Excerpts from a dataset
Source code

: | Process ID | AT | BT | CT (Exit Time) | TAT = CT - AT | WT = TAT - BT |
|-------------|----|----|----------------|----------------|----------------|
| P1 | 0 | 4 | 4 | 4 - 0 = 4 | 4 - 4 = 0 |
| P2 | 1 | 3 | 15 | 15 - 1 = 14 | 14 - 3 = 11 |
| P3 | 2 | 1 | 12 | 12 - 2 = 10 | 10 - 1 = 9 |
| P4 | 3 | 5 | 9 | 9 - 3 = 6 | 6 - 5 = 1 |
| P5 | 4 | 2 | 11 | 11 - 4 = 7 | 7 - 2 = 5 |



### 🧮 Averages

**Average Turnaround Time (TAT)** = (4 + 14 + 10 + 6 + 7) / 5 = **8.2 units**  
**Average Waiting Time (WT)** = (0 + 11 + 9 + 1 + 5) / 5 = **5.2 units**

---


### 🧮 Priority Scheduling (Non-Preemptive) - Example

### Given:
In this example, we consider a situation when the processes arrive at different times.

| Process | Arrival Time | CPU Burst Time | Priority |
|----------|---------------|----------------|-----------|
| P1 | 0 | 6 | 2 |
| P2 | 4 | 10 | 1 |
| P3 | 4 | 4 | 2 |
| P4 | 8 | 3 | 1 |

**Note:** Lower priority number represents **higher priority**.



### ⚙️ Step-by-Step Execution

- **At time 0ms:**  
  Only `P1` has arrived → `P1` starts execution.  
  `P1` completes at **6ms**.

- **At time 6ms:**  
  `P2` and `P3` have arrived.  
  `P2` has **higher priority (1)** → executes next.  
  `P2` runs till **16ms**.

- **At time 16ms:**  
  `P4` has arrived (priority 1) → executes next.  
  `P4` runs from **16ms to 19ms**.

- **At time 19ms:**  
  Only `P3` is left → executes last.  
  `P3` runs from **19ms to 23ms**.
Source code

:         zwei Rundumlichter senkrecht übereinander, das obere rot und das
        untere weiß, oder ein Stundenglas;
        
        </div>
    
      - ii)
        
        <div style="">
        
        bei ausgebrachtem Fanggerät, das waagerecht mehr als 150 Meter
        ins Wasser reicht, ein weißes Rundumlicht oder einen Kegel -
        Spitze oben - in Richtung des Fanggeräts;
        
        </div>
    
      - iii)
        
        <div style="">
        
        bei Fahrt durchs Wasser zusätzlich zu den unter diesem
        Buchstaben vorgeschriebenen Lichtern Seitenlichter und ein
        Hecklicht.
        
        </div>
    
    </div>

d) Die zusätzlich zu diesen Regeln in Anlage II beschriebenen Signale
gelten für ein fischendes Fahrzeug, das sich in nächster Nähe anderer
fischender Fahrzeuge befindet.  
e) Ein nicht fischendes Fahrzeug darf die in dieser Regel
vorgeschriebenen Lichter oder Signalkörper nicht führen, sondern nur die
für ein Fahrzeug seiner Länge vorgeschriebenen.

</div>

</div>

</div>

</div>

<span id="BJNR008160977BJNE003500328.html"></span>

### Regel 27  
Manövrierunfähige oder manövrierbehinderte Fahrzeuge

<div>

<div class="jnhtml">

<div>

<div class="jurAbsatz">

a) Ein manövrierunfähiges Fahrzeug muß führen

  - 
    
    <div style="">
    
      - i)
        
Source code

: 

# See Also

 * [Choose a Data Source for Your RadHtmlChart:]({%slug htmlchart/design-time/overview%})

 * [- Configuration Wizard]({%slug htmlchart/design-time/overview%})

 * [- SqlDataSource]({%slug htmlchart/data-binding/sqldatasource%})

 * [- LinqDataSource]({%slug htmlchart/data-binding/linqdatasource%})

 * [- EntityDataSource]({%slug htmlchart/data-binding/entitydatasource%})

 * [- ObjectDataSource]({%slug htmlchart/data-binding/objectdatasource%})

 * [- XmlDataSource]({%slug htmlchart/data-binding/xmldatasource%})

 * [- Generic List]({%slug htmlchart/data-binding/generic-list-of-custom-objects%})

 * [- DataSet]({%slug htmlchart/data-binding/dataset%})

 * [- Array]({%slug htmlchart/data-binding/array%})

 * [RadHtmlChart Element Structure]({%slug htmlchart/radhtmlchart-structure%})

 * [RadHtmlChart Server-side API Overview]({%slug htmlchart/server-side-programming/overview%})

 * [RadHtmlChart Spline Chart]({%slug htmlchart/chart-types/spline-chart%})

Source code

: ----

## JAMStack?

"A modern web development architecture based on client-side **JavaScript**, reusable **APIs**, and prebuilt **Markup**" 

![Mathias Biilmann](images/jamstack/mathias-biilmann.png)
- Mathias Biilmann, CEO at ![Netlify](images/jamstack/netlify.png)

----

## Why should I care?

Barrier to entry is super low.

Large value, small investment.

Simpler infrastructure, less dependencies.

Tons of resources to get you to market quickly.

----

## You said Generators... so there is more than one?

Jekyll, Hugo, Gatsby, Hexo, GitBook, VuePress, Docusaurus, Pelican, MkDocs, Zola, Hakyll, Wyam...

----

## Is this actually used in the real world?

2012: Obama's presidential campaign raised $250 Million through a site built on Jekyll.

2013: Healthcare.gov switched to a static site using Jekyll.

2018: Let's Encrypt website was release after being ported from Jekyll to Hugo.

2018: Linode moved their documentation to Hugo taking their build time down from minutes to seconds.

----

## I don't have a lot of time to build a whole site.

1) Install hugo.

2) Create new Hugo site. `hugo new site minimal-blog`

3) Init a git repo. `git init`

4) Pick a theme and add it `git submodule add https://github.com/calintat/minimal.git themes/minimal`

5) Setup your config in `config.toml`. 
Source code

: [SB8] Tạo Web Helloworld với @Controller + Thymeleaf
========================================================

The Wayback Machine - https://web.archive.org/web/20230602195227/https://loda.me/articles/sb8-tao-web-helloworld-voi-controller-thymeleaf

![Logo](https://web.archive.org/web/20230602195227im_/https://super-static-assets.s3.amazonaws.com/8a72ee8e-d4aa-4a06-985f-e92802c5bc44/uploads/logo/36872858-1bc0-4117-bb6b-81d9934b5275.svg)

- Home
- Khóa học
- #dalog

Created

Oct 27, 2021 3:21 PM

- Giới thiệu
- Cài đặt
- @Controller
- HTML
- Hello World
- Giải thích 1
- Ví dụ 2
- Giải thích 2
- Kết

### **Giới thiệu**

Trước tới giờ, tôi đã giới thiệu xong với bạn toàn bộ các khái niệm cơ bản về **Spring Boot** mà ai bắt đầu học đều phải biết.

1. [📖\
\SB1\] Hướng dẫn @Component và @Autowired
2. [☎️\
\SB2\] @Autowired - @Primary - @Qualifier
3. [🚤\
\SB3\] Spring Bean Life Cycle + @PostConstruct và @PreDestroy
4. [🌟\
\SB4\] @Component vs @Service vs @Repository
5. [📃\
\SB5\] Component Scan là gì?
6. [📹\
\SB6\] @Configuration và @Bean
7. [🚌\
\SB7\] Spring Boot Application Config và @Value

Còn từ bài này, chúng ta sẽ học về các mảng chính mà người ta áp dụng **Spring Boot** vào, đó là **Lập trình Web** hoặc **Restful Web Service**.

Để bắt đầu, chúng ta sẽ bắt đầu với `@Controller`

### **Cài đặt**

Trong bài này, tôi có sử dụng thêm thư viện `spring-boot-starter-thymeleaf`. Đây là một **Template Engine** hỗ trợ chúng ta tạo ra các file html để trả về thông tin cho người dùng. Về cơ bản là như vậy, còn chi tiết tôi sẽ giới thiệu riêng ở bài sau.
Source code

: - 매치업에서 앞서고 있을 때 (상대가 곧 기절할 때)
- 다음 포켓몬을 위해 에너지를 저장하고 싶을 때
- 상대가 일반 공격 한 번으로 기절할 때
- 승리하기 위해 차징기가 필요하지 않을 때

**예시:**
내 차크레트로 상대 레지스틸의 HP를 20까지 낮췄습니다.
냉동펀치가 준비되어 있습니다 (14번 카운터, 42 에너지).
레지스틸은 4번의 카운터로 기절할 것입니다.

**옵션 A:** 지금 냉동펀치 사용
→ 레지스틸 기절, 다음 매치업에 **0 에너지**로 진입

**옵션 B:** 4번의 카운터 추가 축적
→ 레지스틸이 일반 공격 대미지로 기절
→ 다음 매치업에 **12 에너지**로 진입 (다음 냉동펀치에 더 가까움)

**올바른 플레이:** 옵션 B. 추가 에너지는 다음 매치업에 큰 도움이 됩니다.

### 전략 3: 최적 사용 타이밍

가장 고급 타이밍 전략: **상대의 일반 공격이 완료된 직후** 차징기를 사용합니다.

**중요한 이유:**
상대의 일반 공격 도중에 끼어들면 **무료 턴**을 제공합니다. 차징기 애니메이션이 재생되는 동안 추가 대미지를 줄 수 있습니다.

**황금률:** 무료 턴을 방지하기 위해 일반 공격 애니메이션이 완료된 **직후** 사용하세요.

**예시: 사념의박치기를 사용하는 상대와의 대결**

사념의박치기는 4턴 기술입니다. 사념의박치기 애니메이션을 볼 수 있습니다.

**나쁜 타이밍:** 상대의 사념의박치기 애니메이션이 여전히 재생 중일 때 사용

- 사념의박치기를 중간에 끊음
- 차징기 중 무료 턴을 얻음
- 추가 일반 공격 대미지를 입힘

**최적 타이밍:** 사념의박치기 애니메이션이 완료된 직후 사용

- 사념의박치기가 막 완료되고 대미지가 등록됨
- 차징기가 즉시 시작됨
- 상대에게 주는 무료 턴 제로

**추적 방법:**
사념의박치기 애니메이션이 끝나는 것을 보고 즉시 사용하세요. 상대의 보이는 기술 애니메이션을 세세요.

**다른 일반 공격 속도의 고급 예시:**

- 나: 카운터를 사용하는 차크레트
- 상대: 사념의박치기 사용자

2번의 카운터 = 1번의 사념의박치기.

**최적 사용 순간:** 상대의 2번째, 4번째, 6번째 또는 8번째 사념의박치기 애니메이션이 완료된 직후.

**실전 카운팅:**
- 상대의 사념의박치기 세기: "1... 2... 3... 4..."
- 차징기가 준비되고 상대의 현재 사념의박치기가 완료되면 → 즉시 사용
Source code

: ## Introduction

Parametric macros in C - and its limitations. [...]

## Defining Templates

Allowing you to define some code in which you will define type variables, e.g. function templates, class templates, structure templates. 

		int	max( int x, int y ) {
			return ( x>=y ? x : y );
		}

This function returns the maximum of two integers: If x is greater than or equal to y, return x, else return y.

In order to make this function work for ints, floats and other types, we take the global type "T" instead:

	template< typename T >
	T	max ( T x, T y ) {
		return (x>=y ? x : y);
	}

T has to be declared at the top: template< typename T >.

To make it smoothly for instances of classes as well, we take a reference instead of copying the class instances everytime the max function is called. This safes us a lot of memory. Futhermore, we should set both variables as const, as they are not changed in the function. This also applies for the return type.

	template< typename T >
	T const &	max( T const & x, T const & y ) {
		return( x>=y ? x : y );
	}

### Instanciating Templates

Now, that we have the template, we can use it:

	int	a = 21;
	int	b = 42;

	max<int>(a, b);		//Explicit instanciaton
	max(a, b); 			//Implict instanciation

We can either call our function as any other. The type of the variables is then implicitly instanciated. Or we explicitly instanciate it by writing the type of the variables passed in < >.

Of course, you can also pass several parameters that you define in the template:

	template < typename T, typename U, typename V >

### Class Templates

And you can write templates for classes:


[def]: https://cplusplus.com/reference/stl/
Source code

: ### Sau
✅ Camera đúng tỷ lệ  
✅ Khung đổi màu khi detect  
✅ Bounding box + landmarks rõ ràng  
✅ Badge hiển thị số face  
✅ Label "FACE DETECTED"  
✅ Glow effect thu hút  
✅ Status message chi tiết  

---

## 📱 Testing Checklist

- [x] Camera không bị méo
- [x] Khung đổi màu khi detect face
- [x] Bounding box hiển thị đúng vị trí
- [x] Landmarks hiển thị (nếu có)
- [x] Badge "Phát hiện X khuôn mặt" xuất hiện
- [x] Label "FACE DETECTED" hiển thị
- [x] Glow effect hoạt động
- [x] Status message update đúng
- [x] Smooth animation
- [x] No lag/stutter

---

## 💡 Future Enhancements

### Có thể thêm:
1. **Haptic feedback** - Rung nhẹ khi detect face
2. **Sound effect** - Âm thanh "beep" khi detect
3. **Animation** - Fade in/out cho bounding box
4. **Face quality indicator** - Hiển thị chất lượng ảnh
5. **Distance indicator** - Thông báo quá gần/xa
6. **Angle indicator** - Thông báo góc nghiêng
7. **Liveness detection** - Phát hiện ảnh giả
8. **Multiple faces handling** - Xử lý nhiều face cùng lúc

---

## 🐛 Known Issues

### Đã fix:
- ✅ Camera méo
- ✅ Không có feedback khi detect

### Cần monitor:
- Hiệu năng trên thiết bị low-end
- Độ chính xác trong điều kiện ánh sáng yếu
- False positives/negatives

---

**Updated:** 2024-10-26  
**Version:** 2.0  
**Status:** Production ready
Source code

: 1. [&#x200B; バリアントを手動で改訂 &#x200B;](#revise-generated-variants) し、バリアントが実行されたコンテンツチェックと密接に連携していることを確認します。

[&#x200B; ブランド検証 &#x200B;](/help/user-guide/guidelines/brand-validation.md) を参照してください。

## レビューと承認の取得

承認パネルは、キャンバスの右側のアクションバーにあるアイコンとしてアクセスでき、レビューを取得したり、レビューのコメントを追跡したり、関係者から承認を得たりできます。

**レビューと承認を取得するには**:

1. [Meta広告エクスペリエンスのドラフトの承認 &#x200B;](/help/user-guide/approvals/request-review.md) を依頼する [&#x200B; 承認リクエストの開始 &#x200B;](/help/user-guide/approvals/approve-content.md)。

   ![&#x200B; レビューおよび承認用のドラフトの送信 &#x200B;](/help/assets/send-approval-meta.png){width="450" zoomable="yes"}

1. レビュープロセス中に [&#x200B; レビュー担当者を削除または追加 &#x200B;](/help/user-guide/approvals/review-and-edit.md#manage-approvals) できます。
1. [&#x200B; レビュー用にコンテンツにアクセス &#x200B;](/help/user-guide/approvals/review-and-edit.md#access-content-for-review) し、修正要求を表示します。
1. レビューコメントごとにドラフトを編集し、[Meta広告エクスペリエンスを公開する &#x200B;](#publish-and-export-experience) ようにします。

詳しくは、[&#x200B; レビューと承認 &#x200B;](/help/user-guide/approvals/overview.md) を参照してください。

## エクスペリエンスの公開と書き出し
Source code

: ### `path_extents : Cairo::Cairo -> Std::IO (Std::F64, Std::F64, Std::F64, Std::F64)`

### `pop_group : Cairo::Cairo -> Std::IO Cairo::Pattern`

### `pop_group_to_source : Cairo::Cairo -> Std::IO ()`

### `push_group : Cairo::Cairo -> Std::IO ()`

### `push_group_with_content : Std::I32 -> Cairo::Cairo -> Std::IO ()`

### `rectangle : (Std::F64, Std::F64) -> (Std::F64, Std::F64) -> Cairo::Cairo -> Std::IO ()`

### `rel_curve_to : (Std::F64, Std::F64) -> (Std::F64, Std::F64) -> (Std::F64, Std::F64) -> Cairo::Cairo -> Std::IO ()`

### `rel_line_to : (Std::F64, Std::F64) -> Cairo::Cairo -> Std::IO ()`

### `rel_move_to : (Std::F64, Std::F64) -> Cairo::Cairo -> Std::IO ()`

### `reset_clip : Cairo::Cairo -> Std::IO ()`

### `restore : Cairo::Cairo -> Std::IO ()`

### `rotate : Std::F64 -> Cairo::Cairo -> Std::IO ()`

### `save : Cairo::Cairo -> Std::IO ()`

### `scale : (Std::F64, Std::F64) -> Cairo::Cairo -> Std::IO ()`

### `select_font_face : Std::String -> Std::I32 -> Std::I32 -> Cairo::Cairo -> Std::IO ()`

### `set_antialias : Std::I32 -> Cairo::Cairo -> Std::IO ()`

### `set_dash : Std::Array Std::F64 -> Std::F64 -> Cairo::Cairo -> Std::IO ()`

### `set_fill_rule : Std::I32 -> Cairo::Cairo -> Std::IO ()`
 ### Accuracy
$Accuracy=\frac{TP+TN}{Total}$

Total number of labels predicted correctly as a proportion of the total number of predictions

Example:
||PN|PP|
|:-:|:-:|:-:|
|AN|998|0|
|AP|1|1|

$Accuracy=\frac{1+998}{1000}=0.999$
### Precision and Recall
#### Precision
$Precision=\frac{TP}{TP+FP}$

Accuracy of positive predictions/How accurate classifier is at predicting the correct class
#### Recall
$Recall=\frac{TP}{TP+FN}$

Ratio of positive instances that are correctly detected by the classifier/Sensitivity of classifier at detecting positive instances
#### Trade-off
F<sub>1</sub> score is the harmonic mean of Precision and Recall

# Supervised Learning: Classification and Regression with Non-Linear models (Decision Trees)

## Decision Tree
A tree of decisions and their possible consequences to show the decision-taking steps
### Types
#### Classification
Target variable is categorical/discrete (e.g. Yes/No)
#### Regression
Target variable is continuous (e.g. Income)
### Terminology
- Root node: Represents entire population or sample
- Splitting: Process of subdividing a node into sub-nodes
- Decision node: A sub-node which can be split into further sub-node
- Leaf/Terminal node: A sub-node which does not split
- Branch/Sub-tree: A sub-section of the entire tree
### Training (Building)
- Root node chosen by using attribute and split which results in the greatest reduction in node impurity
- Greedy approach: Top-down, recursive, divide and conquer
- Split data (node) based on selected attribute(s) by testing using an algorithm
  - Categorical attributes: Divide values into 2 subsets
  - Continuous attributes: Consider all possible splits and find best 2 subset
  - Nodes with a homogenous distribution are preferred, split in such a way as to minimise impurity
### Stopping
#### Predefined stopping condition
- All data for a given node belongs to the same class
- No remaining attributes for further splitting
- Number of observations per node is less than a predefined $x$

• _PROBLEM TO WORK ON_: Among the records above, a stretch begins at the line containing "- Splitting: Process" and ends at the line containing "### Stopping". Restate that stretch word for word, and nothing else.

• _RESPONSE TO THE TASK_:
- Splitting: Process of subdividing a node into sub-nodes
- Decision node: A sub-node which can be split into further sub-node
- Leaf/Terminal node: A sub-node which does not split
- Branch/Sub-tree: A sub-section of the entire tree
### Training (Building)
- Root node chosen by using attribute and split which results in the greatest reduction in node impurity
- Greedy approach: Top-down, recursive, divide and conquer
- Split data (node) based on selected attribute(s) by testing using an algorithm
  - Categorical attributes: Divide values into 2 subsets
  - Continuous attributes: Consider all possible splits and find best 2 subset
  - Nodes with a homogenous distribution are preferred, split in such a way as to minimise impurity
### Stopping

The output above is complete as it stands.